Sunday 17 September 2017

Blog Tour: Maria in the Moon by Louise Beech


I'm delighted to be on the blog tour for Maria in the Moon, by Louise Beech, author of The Mountain in My Shoe. This new novel will be published by Orenda on September 30th, and you can buy it here

Thank you to the author and publisher for the advanced reading copy. This review is my unbiased opinion.

The Blurb

'Long ago my beloved Nanny Eve chose my name. Then one day she stopped calling me it. I try now to remember why, but I just can't.' 

Thirty-one-year-old Catherine Hope has a great memory. But she can't remember everything. She can't remember her ninth year. She can't remember when her insomnia started. And she can't remember why everyone stopped calling her Catherine-Maria. With a promiscuous past, and licking her wounds after a painful breakup, Catherine wonders why she resists anything approaching real love. But when she loses her home to the deluge of 2007 and volunteers at Flood Crisis, a devastating memory emerges ... and changes everything. Dark, poignant and deeply moving, Maria in the Moon is an examination of the nature of memory and truth, and the defences we build to protect ourselves, when we can no longer hide... 

My Review

I didn't find Catherine an easy character to like at first. She's abrasive, prickly and doesn't make friends easily. As a reader, I felt I, like character in the book, as if I was being held at arm's length. But as I got to know Catherine, the more I began to understand her.

She has an uneasy relationship with her family; her mother and father are both dead and she is left with a step-mother who, Catherine believes, only puts up with her out of a sense of duty to Catherine's late father. Mother's partner, Graham, is lovely, though his daughter is not quite as friendly. The one constant ally in her life is aunt 'Hairy' Mary.

Catherine's house is still being repaired after flood damage and she splits her time between working in a care home and volunteering. She starts volunteering for a flood helpline, and we learn how being a victim of flood damage can have a serious emotional impact on people as well as the loss of home and belongings. As a volunteer, she adopts a different name, and she is also told not to get attached to the callers, but she finds it impossible to disassociate herself from them. Catherine is not good at following rules.

No one can get to know the real Catherine, with her hiding behind these other names. She's not even sure herself who she is, as her memories of the year she turned nine have disappeared. Gradually these memories are coming back to her. She knows she needs to remember, but she is scared too.

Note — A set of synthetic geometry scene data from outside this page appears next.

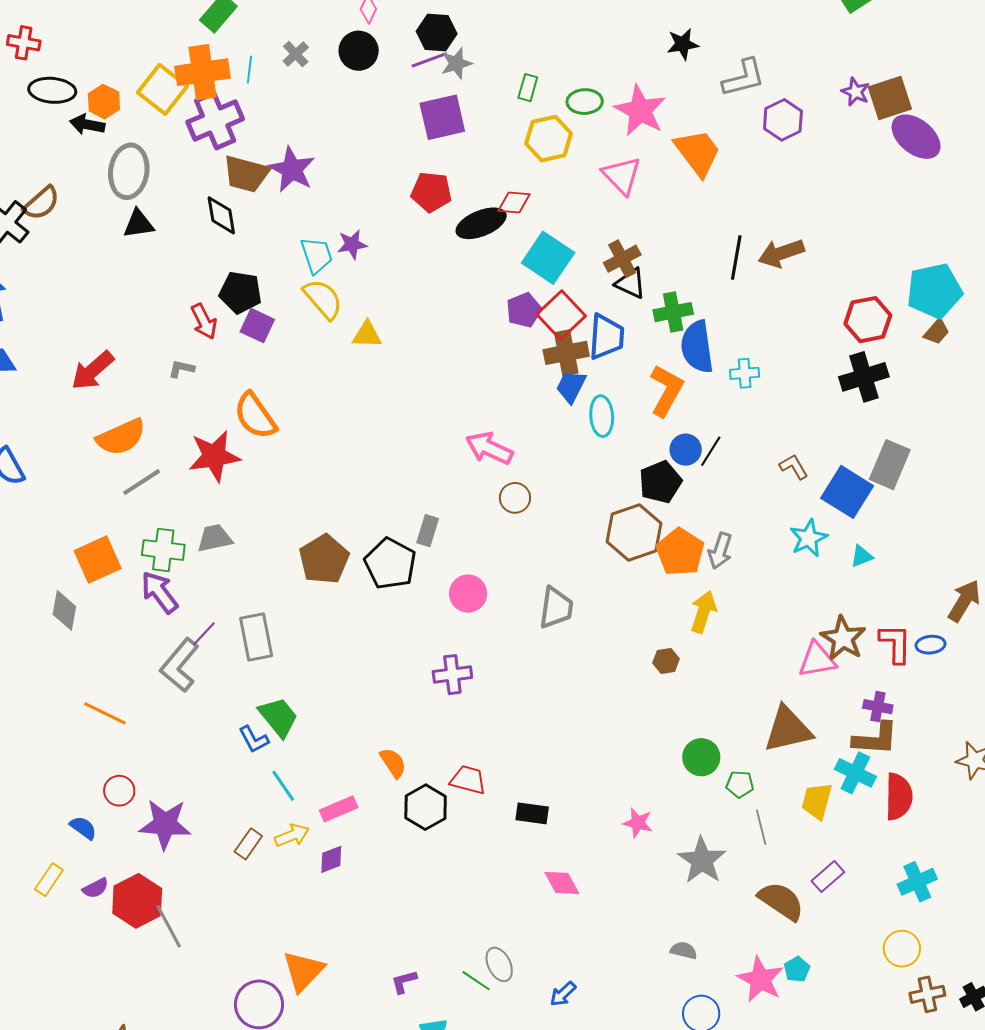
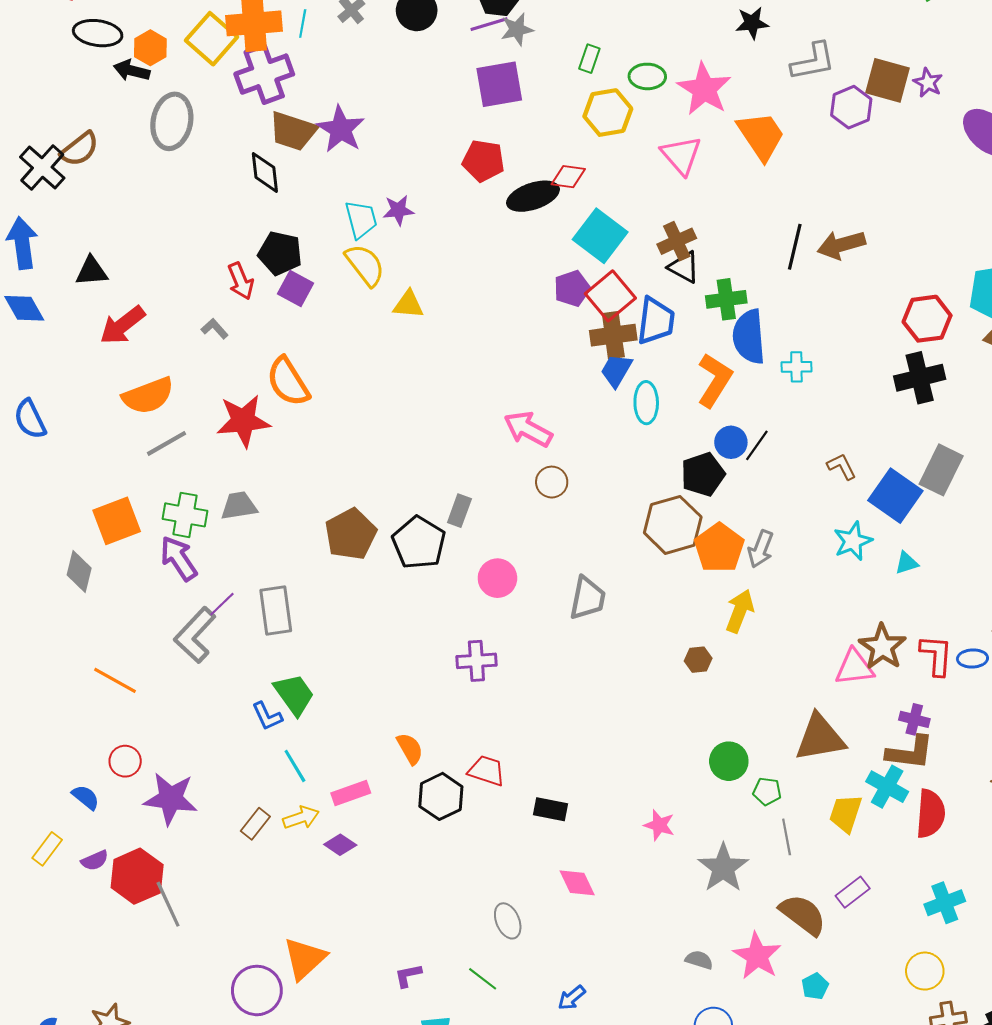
brown square: (890, 98) -> (888, 80), moved, turned 30
black triangle: (139, 224) -> (92, 271), moved
gray L-shape: (182, 369) -> (215, 329), turned 32
purple diamond: (331, 859) -> (340, 845), turned 52
gray ellipse: (499, 964) -> (508, 921), moved
pink star: (760, 979) -> (757, 956), moved

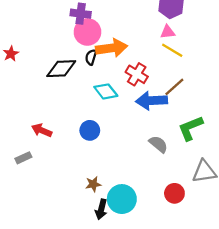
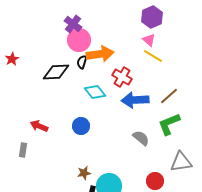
purple cross: (81, 14) -> (73, 24), turned 30
pink triangle: (168, 32) -> (149, 40), turned 48
brown line: (174, 87) -> (169, 96), moved
gray rectangle: (23, 158) -> (23, 150), turned -56

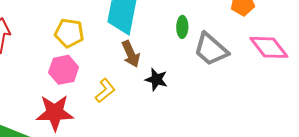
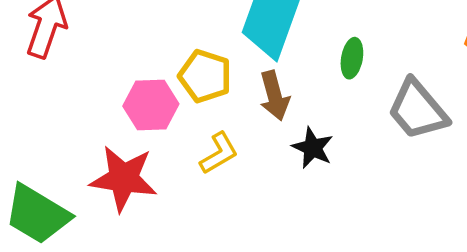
green ellipse: (182, 27) -> (352, 58), moved
yellow pentagon: (69, 33) -> (205, 76), moved

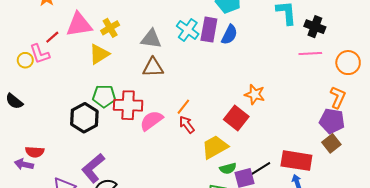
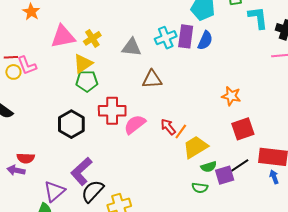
cyan cross: (188, 30) -> (166, 38), turned 35
red line: (52, 37) -> (11, 57), moved, turned 40
brown triangle: (153, 67) -> (152, 79), moved
green pentagon: (104, 96) -> (87, 81), moved
orange line: (183, 107) -> (181, 132), moved
red square: (236, 118) -> (243, 129), moved, turned 35

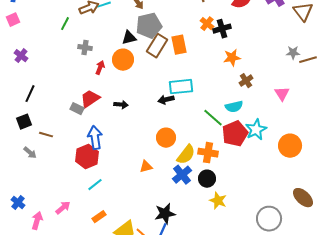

I found the pace of the book quite slow, and a little hard to get into to start with, but as I got to know Catherine and her memories started to come back, I became more involved in her journey. It's dark and murky and by half-way, I was utterly submerged. 

About the Author

Louise Beech remembers sitting in her father's cross-legged lap while he tried to show her his guitar's chords. He's a musician. Her small fingers stumbled and gave up. She was three. His music sheets fascinated her - such strange language that translated into music. Her mother teaches languages, French and English, so her fluency with words fired Louise's interest. She knew from being small that she wanted to write, to create, to make magic.

She loves all forms of writing. Her short stories have won the Glass Woman Prize, the Eric Hoffer Award for Prose, and the Aesthetica Creative Works competition, as well as shortlisting twice for the Bridport Prize and being published in a variety of UK magazines. Her first play, Afloat, was performed at Hull Truck Theatre in 2012. She also wrote a ten-year newspaper column for the Hull Daily Mail about being a parent, garnering love/hate criticism. Her debut novel was a Guardian Readers' pick for 2015. 

She is inspired by life, history, survival and love, and always has a story in her head. Her debut novel, How to be Brave, came from truth - when Louise's daughter got Type 1 Diabetes she helped her cope by sharing her grandad's real life sea survival story. Her second novel, The Mountain in my Shoe, was be released in September 2016 and was inspired by her time working with children in the care system.

When she was fifteen Louise bet her mother ten pounds she'd be published by the time she was thirty. She missed this self-set deadline by two months. Her mother is still waiting for the money.